Coming tomorrow: Bullion on the country's mining future.

The CIA has closed down its office of Climate Change and National Security. Its functions have been siphoned off to other offices, media reports said. "I'd think with all the demands on them, it's mainly a resource/priority issue," a friend of Situation Report wrote us. "There will still be someone watching/assessing CC even if no center. And the subject is sure to be covered in the forthcoming 2030 paper from the Nat'l Intelligence Council." Greenwire broke the story: http://bit.ly/T7DNux

It ain't just the four-stars: more commanders behaving badly. The Navy has fired two skippers from amphibious ships for misconduct in unrelated incidents. Capt. Ted Williams, commanding officer of the amphibious command ship Mount Whitney, and Cmdr. Ray Hartman, commanding officer of the amphib dock-landing ship Fort McHenry, were fired by 6th Fleet Commander Vice Adm. Frank Pandolfe. Navy Times' Joshua Stewart: "Both COs were weeks away from scheduled change of commands. Williams was set to be relieved on Dec. 6, while Hartman was scheduled for Dec. 12. Officially, the Navy said they were both relieved via ‘accelerated change of command.'"

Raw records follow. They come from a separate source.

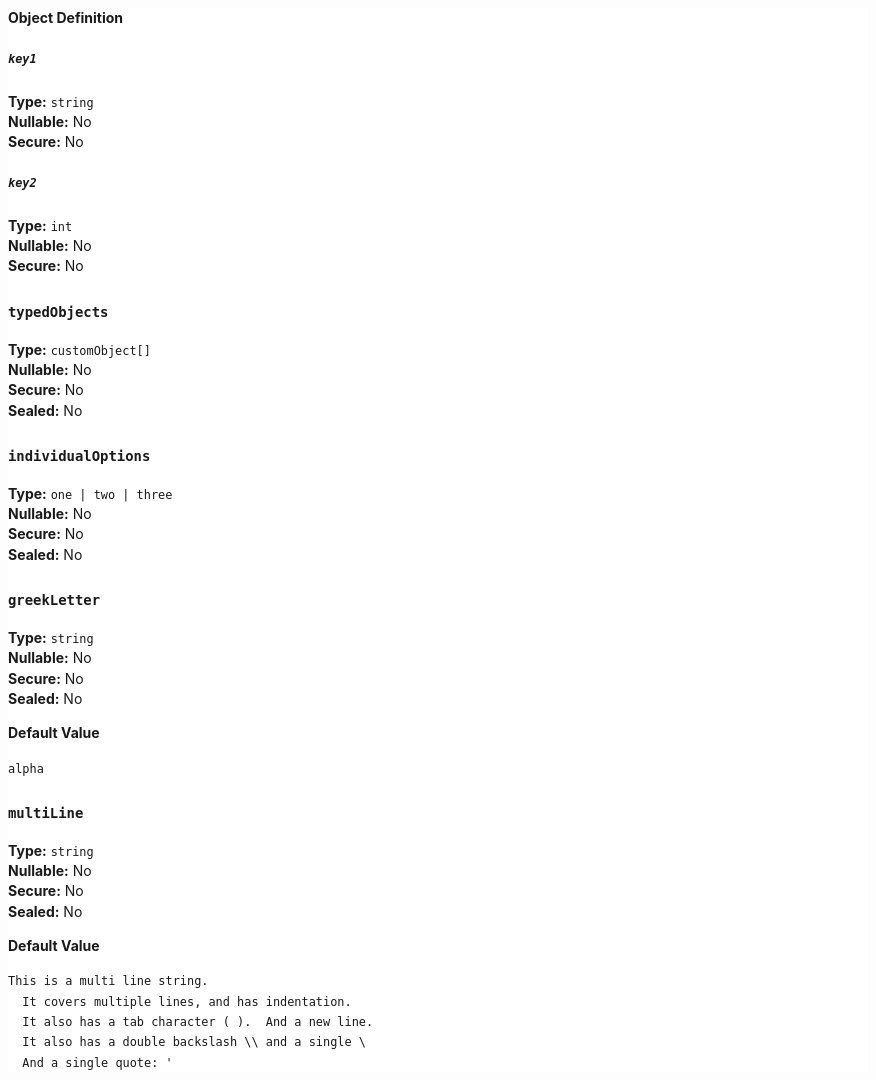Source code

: **Object Definition**

##### `key1`

**Type:** `string`  
**Nullable:** No  
**Secure:** No  

##### `key2`

**Type:** `int`  
**Nullable:** No  
**Secure:** No  



### `typedObjects`

**Type:** `customObject[]`  
**Nullable:** No  
**Secure:** No  
**Sealed:** No  

### `individualOptions`

**Type:** `one | two | three`  
**Nullable:** No  
**Secure:** No  
**Sealed:** No  

### `greekLetter`

**Type:** `string`  
**Nullable:** No  
**Secure:** No  
**Sealed:** No  

**Default Value**

```bicep
alpha
```

### `multiLine`

**Type:** `string`  
**Nullable:** No  
**Secure:** No  
**Sealed:** No  

**Default Value**

```bicep
This is a multi line string.
  It covers multiple lines, and has indentation.
  It also has a tab character (	).	And a new line.
  It also has a double backslash \\ and a single \
  And a single quote: '
```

Whiskey Tango Foxtrot: Navy Times' running list of COs and XOs fired since 2011 includes 24 commanding officers, five executive officers, and 13 senior enlisted leaders in 2012 alone.

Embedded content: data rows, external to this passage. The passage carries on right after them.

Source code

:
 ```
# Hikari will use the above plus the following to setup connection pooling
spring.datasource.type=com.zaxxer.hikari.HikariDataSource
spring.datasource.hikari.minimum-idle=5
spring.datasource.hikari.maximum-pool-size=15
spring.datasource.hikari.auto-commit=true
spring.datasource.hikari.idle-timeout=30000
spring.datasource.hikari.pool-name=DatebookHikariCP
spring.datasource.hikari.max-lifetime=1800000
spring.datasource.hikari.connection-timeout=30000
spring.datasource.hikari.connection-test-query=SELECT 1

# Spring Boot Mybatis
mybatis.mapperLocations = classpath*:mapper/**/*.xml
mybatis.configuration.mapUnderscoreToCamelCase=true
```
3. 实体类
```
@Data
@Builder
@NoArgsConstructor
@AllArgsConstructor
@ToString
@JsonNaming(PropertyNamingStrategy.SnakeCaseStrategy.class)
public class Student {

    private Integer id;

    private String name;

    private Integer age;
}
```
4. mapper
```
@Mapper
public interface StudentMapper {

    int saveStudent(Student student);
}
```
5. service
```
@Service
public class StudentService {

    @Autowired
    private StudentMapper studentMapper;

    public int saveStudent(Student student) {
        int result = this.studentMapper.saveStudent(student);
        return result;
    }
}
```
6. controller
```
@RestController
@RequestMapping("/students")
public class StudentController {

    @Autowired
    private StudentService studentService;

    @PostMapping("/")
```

Navy Times story: http://bit.ly/WrhOEn

The List: http://bit.ly/QbKpfn

Joe Biden surprised the Pentagon with a drop-by yesterday for the naming of the new Virginia Class sub, the USS Delaware. The ship's sponsor was his wife, Jill, but he came by just because he can. The E-Ring's Kevin Baron: "The vice president later stopped to shake hands with one soldier who said "Congratulations, sir," to the newly reelected Biden, hoping for a picture in the E-Ring hallway. ‘Meet my commander,' said Biden, introducing his wife. Biden smiled broadly but security officials had already informed onlookers that no pictures of the vice president were permitted." http://bit.ly/TNUhqf

Did Biden's surprise throw a wrench in the Pentagon's day? Not really, but there was major freaking initially, Situation Report is told: "VP turned out to be low impact. A bunch of email flew around this morning to make sure leadership knew and that was about it."

What is a ship's sponsor, anyway? A female civilian asked to sponsor a vessel to bestow good luck and divine protection over the vessel and all who sail aboard it. We're just getting this from Wikipedia, but the sponsor is a permanent member of the ship's crew "and is expected to give a part of her personality to the ship as well as advocate for its continued service and well-being."

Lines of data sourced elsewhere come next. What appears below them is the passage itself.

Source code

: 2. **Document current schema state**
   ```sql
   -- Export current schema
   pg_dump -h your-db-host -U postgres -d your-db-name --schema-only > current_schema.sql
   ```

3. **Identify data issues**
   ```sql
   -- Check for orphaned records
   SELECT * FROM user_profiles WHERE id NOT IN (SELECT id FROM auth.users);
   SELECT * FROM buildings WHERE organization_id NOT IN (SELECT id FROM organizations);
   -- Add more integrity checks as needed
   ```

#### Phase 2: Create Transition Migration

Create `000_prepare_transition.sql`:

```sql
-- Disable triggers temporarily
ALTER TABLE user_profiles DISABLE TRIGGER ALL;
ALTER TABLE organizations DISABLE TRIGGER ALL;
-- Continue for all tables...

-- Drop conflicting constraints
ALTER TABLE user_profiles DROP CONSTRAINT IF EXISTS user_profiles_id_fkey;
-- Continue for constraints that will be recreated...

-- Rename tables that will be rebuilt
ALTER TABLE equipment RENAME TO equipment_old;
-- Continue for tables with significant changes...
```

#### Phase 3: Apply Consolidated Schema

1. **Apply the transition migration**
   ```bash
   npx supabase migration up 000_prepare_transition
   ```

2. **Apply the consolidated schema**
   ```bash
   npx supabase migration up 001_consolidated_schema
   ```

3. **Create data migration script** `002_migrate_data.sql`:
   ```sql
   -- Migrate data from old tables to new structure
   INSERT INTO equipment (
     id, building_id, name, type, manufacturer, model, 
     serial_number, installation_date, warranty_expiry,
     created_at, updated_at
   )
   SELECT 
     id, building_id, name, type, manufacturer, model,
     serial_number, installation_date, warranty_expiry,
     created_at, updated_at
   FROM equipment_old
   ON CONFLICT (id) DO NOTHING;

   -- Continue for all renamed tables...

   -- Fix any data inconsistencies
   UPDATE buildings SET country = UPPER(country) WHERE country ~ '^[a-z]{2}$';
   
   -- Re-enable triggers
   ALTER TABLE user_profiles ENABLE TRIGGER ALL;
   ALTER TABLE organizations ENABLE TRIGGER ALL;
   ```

Jill Biden, at the Pentagon yesterday (with her husband beside her): "In the years to come, I'm looking forward to meeting the Sailors who serve on the boat. I'm excited to get to know their families, because wherever the Delaware goes, all around the world, a little piece of my heart will go with her." 

"Can you put that query in an e-mail for me please?" VPOTUS' son Hunter will receive his commission in the Navy as a...public affairs officer.